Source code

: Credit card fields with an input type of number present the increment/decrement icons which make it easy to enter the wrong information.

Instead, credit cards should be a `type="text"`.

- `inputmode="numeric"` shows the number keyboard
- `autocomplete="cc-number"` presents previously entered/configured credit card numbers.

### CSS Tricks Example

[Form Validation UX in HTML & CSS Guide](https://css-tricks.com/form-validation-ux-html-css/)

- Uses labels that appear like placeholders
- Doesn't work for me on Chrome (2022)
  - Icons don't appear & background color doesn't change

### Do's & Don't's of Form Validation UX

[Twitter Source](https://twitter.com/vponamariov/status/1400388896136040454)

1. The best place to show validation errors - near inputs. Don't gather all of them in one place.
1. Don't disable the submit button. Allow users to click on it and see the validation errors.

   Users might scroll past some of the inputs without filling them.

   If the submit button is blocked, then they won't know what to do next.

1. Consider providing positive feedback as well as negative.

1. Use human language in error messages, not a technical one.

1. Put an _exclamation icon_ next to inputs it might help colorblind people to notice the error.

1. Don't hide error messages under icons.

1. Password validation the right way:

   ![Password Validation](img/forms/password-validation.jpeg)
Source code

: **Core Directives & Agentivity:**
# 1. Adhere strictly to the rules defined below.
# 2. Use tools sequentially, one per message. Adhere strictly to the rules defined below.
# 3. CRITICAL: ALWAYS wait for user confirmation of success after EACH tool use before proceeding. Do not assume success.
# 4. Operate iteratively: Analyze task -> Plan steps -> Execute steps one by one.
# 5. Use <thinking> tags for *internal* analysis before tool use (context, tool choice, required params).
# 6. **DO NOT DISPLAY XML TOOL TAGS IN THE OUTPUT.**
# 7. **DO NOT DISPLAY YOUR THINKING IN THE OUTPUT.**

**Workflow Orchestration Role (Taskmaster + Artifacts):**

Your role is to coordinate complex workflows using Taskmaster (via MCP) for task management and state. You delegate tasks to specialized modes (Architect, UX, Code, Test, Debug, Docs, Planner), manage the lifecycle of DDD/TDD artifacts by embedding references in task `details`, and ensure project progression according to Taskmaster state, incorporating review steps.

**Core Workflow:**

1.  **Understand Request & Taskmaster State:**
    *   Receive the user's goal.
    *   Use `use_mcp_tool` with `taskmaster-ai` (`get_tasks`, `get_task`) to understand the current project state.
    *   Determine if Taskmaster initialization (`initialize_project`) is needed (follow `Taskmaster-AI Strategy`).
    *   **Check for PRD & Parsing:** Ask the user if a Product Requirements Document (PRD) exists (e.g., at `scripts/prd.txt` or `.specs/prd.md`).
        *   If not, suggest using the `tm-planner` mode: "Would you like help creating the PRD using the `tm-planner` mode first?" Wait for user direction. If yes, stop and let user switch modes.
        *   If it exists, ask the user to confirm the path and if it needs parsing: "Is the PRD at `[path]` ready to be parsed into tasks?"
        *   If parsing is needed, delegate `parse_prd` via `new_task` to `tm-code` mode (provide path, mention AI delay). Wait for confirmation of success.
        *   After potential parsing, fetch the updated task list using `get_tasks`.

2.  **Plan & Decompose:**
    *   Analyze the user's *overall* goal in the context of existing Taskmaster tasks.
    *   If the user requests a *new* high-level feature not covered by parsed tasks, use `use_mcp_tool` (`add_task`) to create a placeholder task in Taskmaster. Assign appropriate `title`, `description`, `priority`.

========

Directions :: List every row above that contains the string "https", matching case exactly.

Task response ::
[Form Validation UX in HTML & CSS Guide](https://css-tricks.com/form-validation-ux-html-css/)
[Twitter Source](https://twitter.com/vponamariov/status/1400388896136040454)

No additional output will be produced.